Museums are part of the solution in discussions surrounding the repatriation of Indigenous cultural assets and their preservation, as this debate has been rekindled by recent finds of human remains near former residential schools across the country, says Minister of Canadian Heritage , Steven Guilbeault.
The latter made a virtual announcement on Wednesday morning to detail the ins and outs of a sum of $ 41 million provided for in the last federal budget to support museums and various heritage organizations in the country in their reopening. This event was mainly intended for representatives of these institutions, but some media, including The duty, were able to attend.
On this occasion, Minister Steven Guilbeault stressed the importance of giving more space to members of indigenous communities in museums and other cultural institutions, too often run by white men, even today, has t he hinted.
“I would tell you that this is the case in all of our institutions, but it is certainly true for museums,” said the Minister, in an interview with the Duty. A transition that is already underway, according to Mr.

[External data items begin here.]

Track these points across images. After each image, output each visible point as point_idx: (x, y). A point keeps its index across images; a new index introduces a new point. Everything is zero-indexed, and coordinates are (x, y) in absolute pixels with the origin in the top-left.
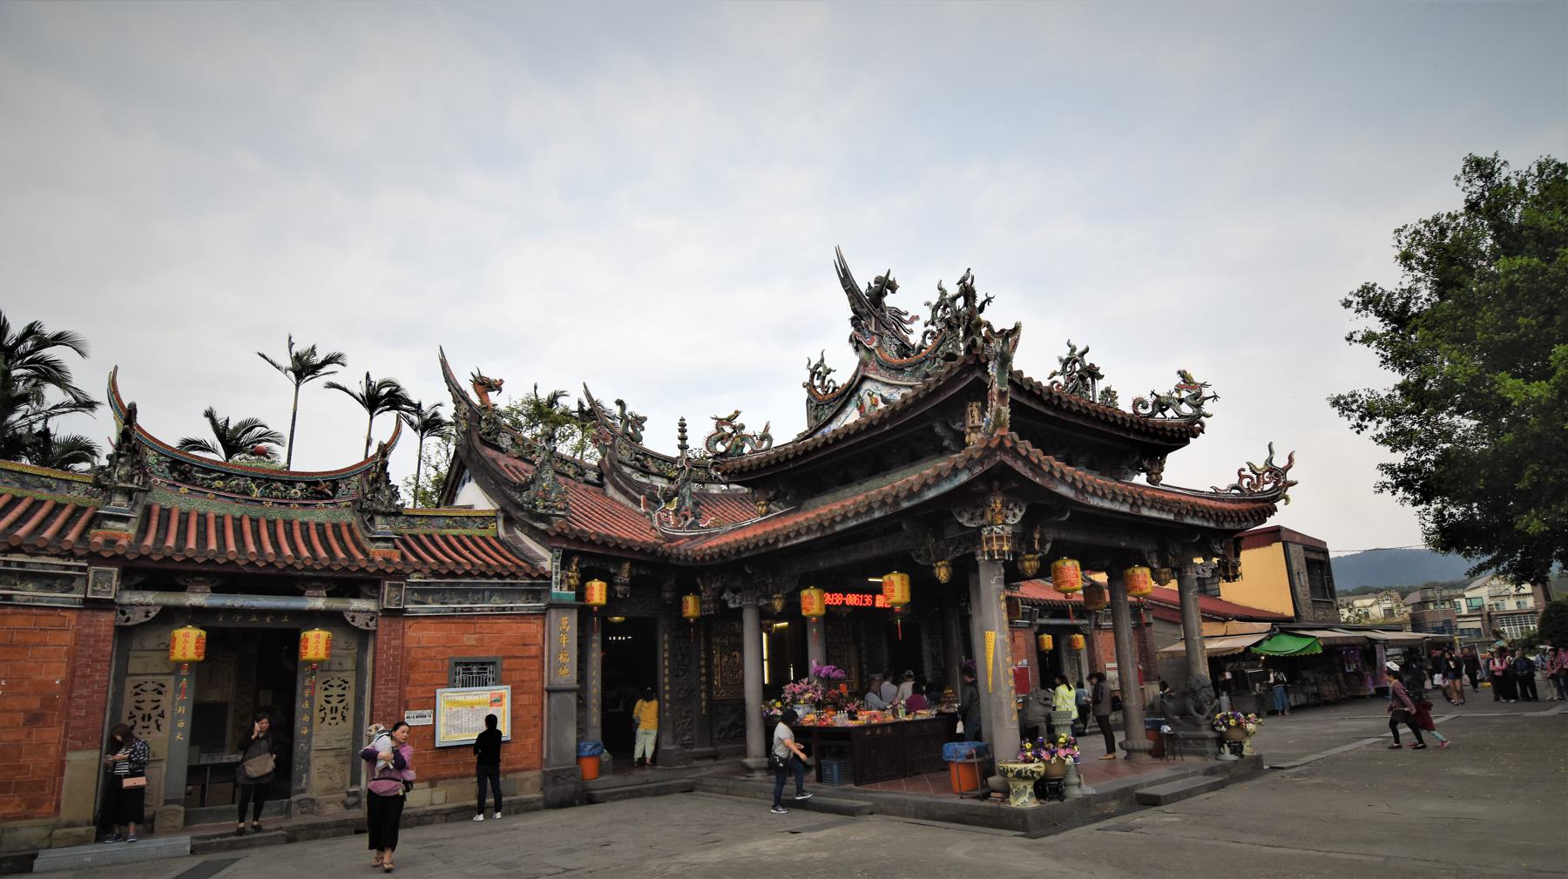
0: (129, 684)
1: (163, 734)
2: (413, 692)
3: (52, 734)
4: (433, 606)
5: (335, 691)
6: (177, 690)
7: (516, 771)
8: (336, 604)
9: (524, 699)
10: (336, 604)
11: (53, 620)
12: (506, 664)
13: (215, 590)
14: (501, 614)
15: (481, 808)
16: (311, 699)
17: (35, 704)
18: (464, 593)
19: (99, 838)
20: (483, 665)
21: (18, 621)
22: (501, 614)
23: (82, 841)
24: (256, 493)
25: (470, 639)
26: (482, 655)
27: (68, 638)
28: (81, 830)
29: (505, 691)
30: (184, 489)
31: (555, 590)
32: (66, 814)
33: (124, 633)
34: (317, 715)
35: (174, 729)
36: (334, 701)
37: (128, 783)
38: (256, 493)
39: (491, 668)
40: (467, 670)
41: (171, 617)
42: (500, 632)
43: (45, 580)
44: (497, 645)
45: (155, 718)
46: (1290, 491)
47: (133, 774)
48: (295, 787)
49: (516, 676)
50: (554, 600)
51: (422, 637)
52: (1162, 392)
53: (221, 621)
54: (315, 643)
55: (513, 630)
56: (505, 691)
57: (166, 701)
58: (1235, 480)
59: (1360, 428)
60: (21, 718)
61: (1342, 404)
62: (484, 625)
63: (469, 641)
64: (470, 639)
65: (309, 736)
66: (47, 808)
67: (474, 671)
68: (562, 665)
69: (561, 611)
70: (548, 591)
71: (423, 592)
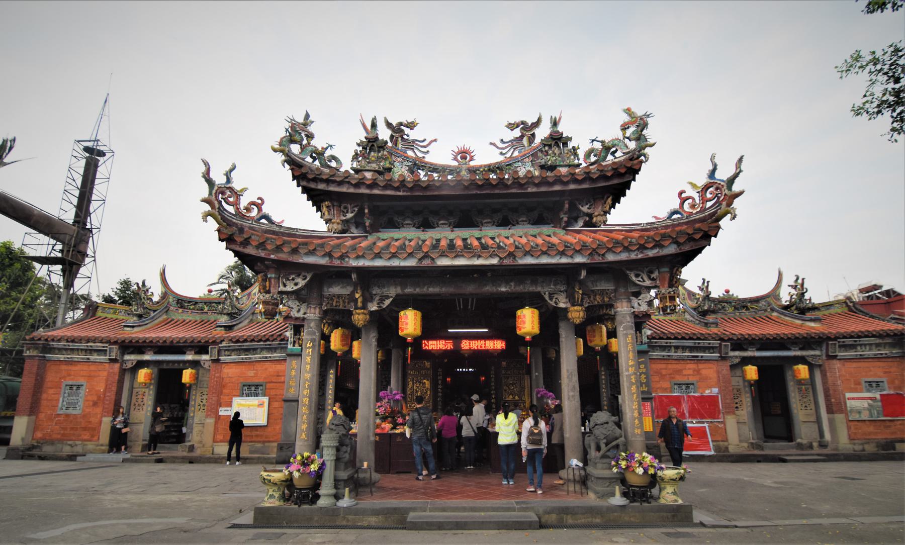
0: (135, 391)
1: (144, 412)
2: (224, 398)
3: (98, 410)
4: (234, 357)
5: (205, 397)
6: (149, 394)
7: (269, 442)
8: (197, 357)
9: (276, 405)
10: (197, 357)
11: (101, 367)
12: (268, 386)
13: (155, 353)
14: (266, 360)
15: (229, 458)
16: (195, 400)
17: (95, 399)
18: (247, 350)
19: (109, 452)
20: (257, 386)
21: (93, 368)
22: (266, 360)
23: (103, 452)
24: (206, 309)
25: (251, 373)
26: (256, 381)
27: (105, 373)
28: (103, 448)
29: (266, 400)
30: (181, 310)
31: (290, 346)
32: (101, 442)
33: (123, 371)
34: (197, 408)
35: (147, 411)
36: (204, 401)
37: (124, 431)
38: (206, 309)
39: (691, 386)
40: (871, 386)
41: (141, 364)
42: (266, 369)
43: (99, 351)
44: (264, 376)
45: (141, 406)
46: (737, 203)
47: (125, 427)
48: (187, 439)
49: (273, 393)
50: (289, 352)
51: (229, 372)
52: (608, 138)
53: (165, 366)
54: (187, 376)
55: (273, 368)
56: (266, 400)
57: (145, 398)
58: (676, 205)
59: (359, 145)
60: (91, 403)
61: (385, 118)
62: (258, 366)
63: (251, 374)
64: (251, 373)
65: (193, 417)
66: (96, 438)
67: (251, 389)
68: (291, 387)
69: (292, 358)
70: (286, 348)
71: (230, 351)
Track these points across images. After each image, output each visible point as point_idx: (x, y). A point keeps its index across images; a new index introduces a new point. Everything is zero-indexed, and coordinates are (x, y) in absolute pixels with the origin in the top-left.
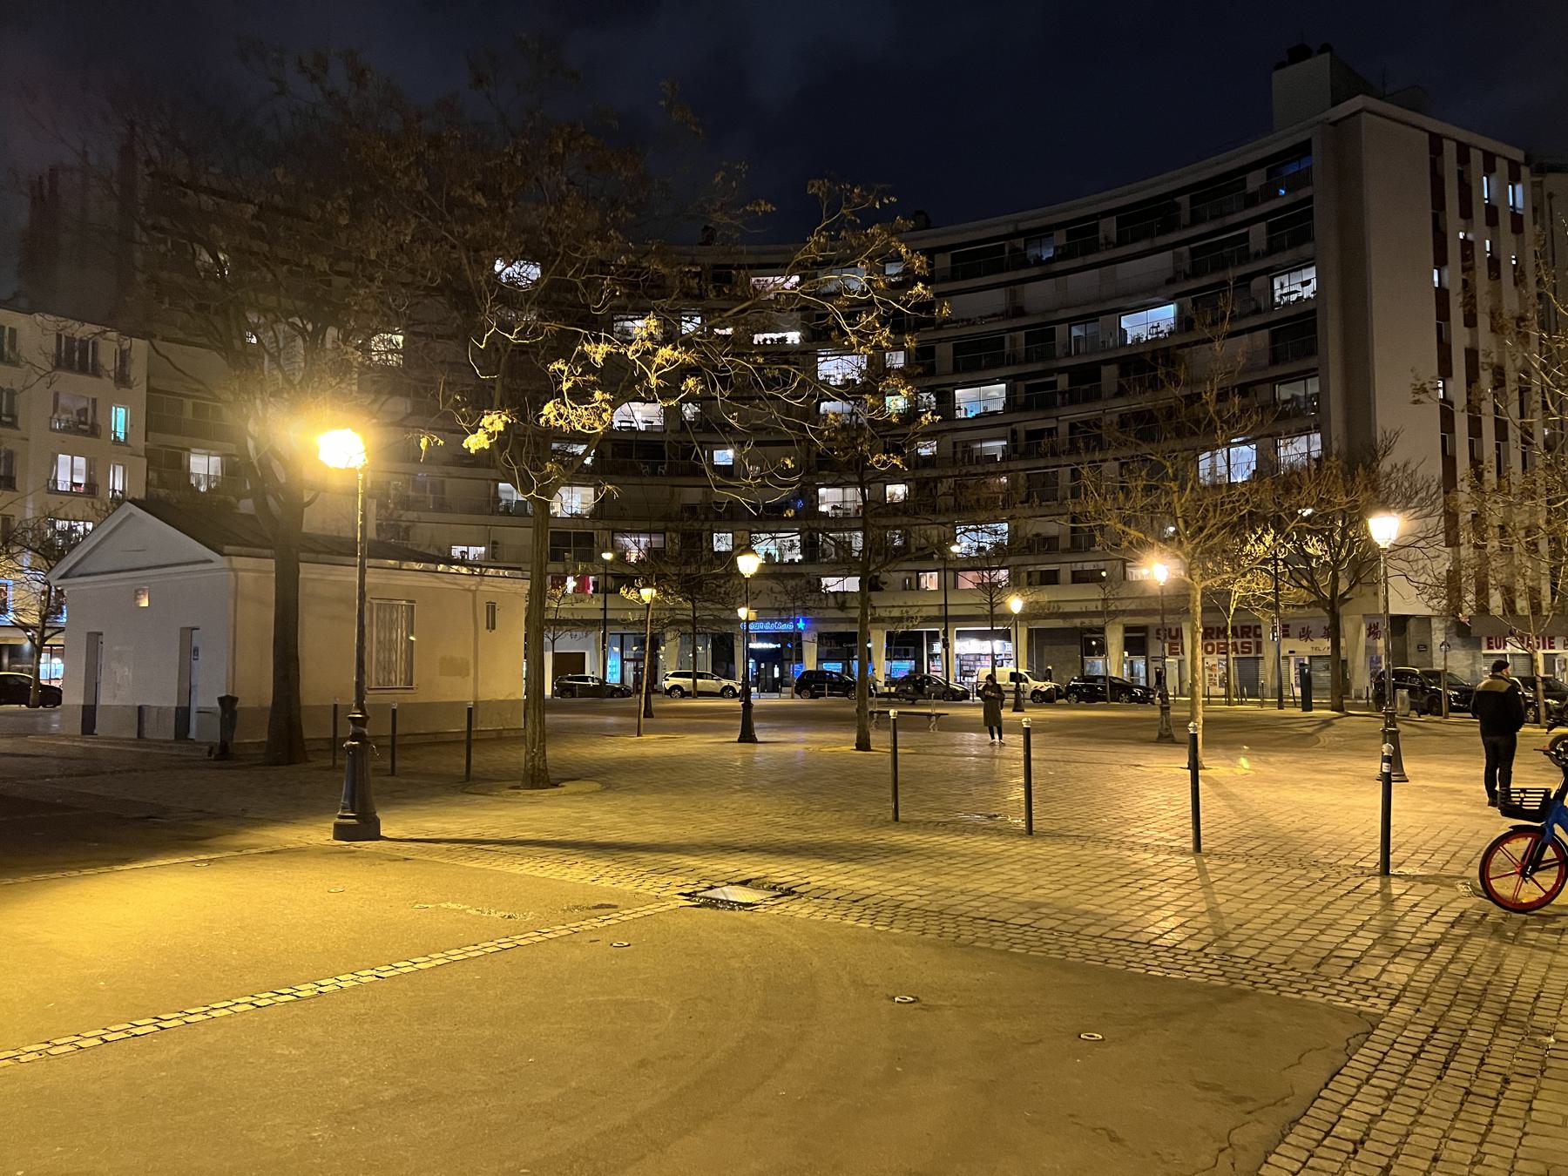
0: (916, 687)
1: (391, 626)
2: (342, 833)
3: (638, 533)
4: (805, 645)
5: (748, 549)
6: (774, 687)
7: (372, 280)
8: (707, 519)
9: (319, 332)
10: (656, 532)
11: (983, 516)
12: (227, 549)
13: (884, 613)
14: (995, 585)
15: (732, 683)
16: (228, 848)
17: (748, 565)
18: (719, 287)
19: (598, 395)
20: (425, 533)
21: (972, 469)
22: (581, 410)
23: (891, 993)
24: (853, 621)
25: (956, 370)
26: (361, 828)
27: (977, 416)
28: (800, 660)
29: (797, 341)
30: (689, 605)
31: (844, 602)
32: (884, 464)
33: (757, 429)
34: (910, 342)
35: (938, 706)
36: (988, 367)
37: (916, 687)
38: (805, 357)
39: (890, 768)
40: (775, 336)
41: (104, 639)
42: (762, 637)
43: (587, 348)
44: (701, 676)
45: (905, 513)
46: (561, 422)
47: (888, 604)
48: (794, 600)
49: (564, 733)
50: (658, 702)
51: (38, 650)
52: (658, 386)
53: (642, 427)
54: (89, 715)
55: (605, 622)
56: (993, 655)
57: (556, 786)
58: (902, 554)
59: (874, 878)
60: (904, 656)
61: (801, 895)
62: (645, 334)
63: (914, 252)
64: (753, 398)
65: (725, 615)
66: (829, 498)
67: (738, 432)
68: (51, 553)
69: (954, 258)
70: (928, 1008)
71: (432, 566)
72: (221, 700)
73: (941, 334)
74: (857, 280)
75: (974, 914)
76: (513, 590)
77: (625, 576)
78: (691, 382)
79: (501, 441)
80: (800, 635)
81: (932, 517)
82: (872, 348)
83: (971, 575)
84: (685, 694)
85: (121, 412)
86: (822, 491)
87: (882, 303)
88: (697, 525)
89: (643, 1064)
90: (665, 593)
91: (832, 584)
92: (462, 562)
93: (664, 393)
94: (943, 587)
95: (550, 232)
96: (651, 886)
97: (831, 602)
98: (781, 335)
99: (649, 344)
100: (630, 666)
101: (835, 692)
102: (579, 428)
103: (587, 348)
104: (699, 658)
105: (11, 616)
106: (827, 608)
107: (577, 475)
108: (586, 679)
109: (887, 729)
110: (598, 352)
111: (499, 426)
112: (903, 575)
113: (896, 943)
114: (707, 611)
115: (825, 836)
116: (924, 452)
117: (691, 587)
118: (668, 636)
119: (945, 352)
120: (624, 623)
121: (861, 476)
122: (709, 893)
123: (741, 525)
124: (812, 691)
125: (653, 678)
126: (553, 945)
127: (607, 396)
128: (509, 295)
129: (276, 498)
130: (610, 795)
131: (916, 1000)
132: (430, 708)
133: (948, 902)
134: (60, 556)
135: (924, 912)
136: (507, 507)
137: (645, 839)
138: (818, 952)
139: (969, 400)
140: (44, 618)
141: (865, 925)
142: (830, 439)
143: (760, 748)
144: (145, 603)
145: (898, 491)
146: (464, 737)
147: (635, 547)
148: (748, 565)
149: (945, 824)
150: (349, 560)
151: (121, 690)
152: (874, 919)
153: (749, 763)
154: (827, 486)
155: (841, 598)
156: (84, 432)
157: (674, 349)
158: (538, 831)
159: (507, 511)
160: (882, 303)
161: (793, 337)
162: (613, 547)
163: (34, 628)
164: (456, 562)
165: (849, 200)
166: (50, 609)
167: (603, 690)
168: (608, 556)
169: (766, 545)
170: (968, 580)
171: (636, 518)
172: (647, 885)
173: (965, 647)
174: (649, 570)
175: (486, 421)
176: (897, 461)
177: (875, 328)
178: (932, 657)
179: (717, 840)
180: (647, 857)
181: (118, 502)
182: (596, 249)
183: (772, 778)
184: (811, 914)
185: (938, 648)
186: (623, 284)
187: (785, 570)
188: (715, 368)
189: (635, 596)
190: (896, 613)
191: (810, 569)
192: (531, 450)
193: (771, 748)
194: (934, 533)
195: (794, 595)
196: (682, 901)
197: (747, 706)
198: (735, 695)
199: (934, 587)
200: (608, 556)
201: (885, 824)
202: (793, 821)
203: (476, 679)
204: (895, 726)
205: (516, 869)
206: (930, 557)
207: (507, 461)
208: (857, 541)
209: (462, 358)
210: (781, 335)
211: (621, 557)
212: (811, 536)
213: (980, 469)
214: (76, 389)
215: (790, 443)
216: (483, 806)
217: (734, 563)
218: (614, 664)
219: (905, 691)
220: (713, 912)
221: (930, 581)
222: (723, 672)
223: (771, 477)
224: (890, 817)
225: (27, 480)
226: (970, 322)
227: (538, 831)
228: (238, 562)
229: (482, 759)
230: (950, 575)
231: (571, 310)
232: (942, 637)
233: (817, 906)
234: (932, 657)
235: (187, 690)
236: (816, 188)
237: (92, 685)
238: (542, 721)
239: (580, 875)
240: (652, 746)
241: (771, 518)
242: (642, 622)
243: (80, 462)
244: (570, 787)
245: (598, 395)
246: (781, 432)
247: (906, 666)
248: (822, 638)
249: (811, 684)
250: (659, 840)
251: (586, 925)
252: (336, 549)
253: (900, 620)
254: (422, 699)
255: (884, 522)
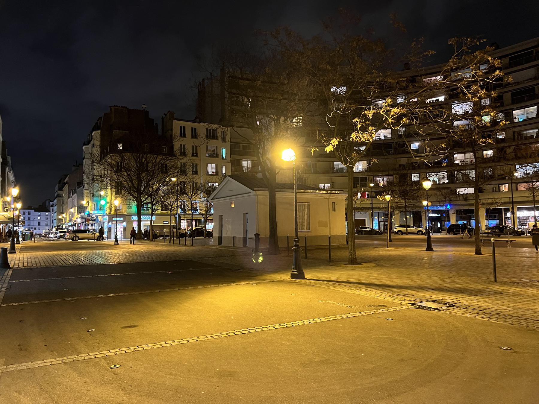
0: (500, 230)
1: (303, 210)
2: (293, 276)
3: (383, 176)
4: (450, 215)
5: (427, 179)
6: (439, 231)
7: (295, 100)
8: (409, 169)
9: (279, 119)
10: (392, 175)
11: (530, 160)
12: (255, 189)
13: (484, 201)
14: (535, 188)
15: (421, 229)
16: (264, 280)
17: (427, 185)
18: (411, 84)
19: (370, 128)
20: (310, 182)
21: (524, 142)
22: (364, 134)
23: (500, 345)
24: (472, 205)
25: (513, 103)
26: (299, 275)
27: (524, 121)
28: (449, 220)
29: (443, 100)
30: (403, 201)
31: (467, 198)
32: (485, 142)
33: (430, 134)
34: (494, 94)
35: (511, 237)
36: (528, 100)
37: (500, 230)
38: (447, 104)
39: (492, 262)
40: (434, 99)
41: (223, 217)
42: (433, 212)
43: (366, 112)
44: (409, 227)
45: (493, 161)
46: (357, 139)
47: (486, 198)
48: (445, 198)
49: (361, 246)
50: (393, 236)
51: (206, 221)
52: (392, 122)
53: (383, 138)
54: (220, 238)
55: (372, 208)
56: (535, 217)
57: (360, 264)
58: (492, 177)
59: (488, 303)
60: (494, 218)
61: (457, 307)
62: (387, 105)
63: (494, 59)
64: (429, 123)
65: (417, 204)
66: (458, 158)
67: (422, 136)
68: (208, 192)
69: (510, 59)
70: (516, 352)
71: (314, 191)
72: (255, 235)
73: (506, 90)
74: (468, 74)
75: (534, 319)
76: (341, 198)
77: (379, 192)
78: (404, 120)
79: (337, 148)
80: (448, 211)
81: (506, 162)
82: (478, 98)
83: (523, 185)
84: (403, 233)
85: (224, 150)
86: (455, 156)
87: (481, 80)
88: (405, 172)
89: (402, 360)
90: (394, 197)
91: (461, 191)
92: (324, 190)
93: (394, 125)
94: (511, 190)
95: (352, 74)
96: (397, 300)
97: (461, 198)
98: (436, 99)
99: (388, 108)
100: (382, 223)
101: (463, 231)
102: (364, 140)
103: (366, 112)
104: (408, 220)
105: (199, 211)
106: (460, 200)
107: (362, 157)
108: (366, 228)
109: (491, 246)
110: (370, 113)
111: (337, 143)
112: (492, 186)
113: (500, 327)
114: (410, 203)
115: (465, 286)
116: (500, 137)
117: (404, 194)
118: (396, 213)
119: (508, 97)
120: (379, 208)
121: (473, 148)
122: (420, 304)
123: (423, 171)
124: (454, 232)
125: (391, 228)
126: (365, 317)
127: (374, 128)
128: (338, 98)
129: (268, 172)
130: (379, 268)
131: (511, 349)
132: (316, 237)
133: (522, 313)
134: (210, 194)
135: (512, 317)
136: (337, 170)
137: (394, 284)
138: (467, 328)
139: (519, 115)
140: (207, 211)
141: (486, 319)
142: (460, 135)
143: (435, 253)
144: (233, 206)
145: (489, 153)
146: (328, 247)
147: (382, 181)
148: (427, 185)
149: (518, 283)
150: (291, 190)
151: (227, 233)
152: (489, 317)
153: (430, 258)
154: (458, 153)
155: (466, 197)
156: (214, 157)
157: (398, 108)
158: (355, 279)
159: (337, 172)
160: (481, 80)
161: (442, 98)
162: (374, 181)
163: (204, 214)
164: (322, 189)
165: (466, 44)
166: (208, 210)
167: (372, 232)
168: (372, 185)
169: (434, 177)
170: (522, 187)
171: (383, 171)
172: (397, 299)
173: (521, 214)
174: (388, 189)
175: (332, 142)
176: (490, 141)
177: (479, 90)
178: (506, 218)
179: (422, 286)
180: (396, 290)
181: (225, 177)
182: (368, 78)
183: (441, 264)
184: (463, 314)
185: (509, 214)
186: (379, 88)
187: (441, 186)
188: (413, 114)
189: (383, 199)
190: (490, 201)
191: (452, 186)
192: (347, 150)
193: (440, 253)
194: (506, 169)
195: (445, 196)
196: (410, 306)
197: (429, 237)
198: (423, 234)
199: (507, 190)
200: (372, 185)
201: (490, 282)
202: (451, 280)
203: (330, 228)
204: (494, 245)
205: (349, 291)
206: (504, 178)
207: (339, 154)
208: (473, 174)
209: (327, 123)
210: (436, 99)
211: (377, 185)
212: (451, 173)
213: (527, 142)
214: (212, 144)
215: (444, 138)
216: (335, 270)
217: (421, 184)
218: (376, 222)
219: (495, 232)
220: (423, 310)
221: (505, 188)
222: (417, 225)
223: (436, 151)
224: (493, 280)
225: (201, 172)
226: (518, 83)
227: (355, 279)
228: (258, 193)
229: (335, 254)
230: (514, 185)
231: (359, 100)
232: (511, 210)
233: (467, 309)
234: (506, 218)
235: (246, 232)
236: (451, 41)
237: (221, 231)
238: (354, 242)
239: (372, 294)
240: (393, 251)
241: (436, 167)
242: (387, 208)
243: (214, 166)
244: (365, 265)
245: (370, 128)
246: (440, 134)
247: (494, 222)
248: (458, 212)
249: (453, 229)
250: (399, 284)
251: (376, 312)
252: (286, 187)
253: (492, 204)
254: (313, 234)
255: (484, 165)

Guilbeault, who gives as an example the appointment last year of a first Indigenous person as chair of the board of directors of the Canada Council for the Arts, namely the host and speaker Jesse Wente.
At the end of the line, the minister also underlines the importance of having a reflection in order to grant more place to the aboriginal culture in the museums of the country.
“There are some great initiatives that exist in Canada. There are museums that give pride of place to Aboriginal culture and art. This is not necessarily the case [partout au pays] », Underlines Mr. Guilbeault, who notes the importance of« getting out of the colonial model »in the way we deal with indigenous issues.
Repatriation of Indigenous property
At the same time, the Minister of Canadian Heritage also addressed the thorny issue of the repatriation of cultural property and indigenous human remains. This resurfaced in the news again following the discovery in recent weeks of anonymous graves near a former Saskatchewan Indian residential school and nearly two others located in British Columbia.
In mid-May, the British Columbia Museums Association called on publicly funded Canadian organizations to hand over to indigenous communities human remains and funeral objects found in their collections, which would represent “a crucial step towards reconciliation”.
“There is no single answer to this question. In some cases, there are interesting initiatives that exist of partnerships, where indigenous communities, for the sake of preservation, will choose to leave artefacts [dans des musées] », He emphasizes. In any case, with regard to this issue, no decision should be taken in silos by the federal government, said the minister.
“We must engage in a dialogue with communities, museums and institutions to find solutions together,” added the Minister.
Representatives of various museums also questioned Mr. Guilbeault on the impacts of the pandemic on the digital shift of museums. Several institutions have been successful in reaching large numbers of people by offering online content during the pandemic, but these initiatives are often not cost effective.
“How can we succeed in monetizing this shift to digital? These are questions that artists are asking themselves all over the planet. We will certainly work with museums and other institutions to find solutions, ”said the Minister in an interview.
Mr. Guilbeault is also concerned to note that Bill C-10 is slow to be adopted. This one, which aims to reform the Broadcasting Act to subject web giants to Canadian regulation, should normally be studied this fall by Senate committees. However, the specter of a federal election makes this possibility less and less likely.
“Like many others, I deplore the systematic obstruction of the Conservative Party both in the House and in the Senate,” drops Mr. Guilbeault. The opposition party has expressed particular concern that this bill will harm individual freedoms on the Internet. The bill is thus subject to a delay that “will harm all of our artists and our cultural and artistic institutions across the country,” deplores Mr. Guilbeault.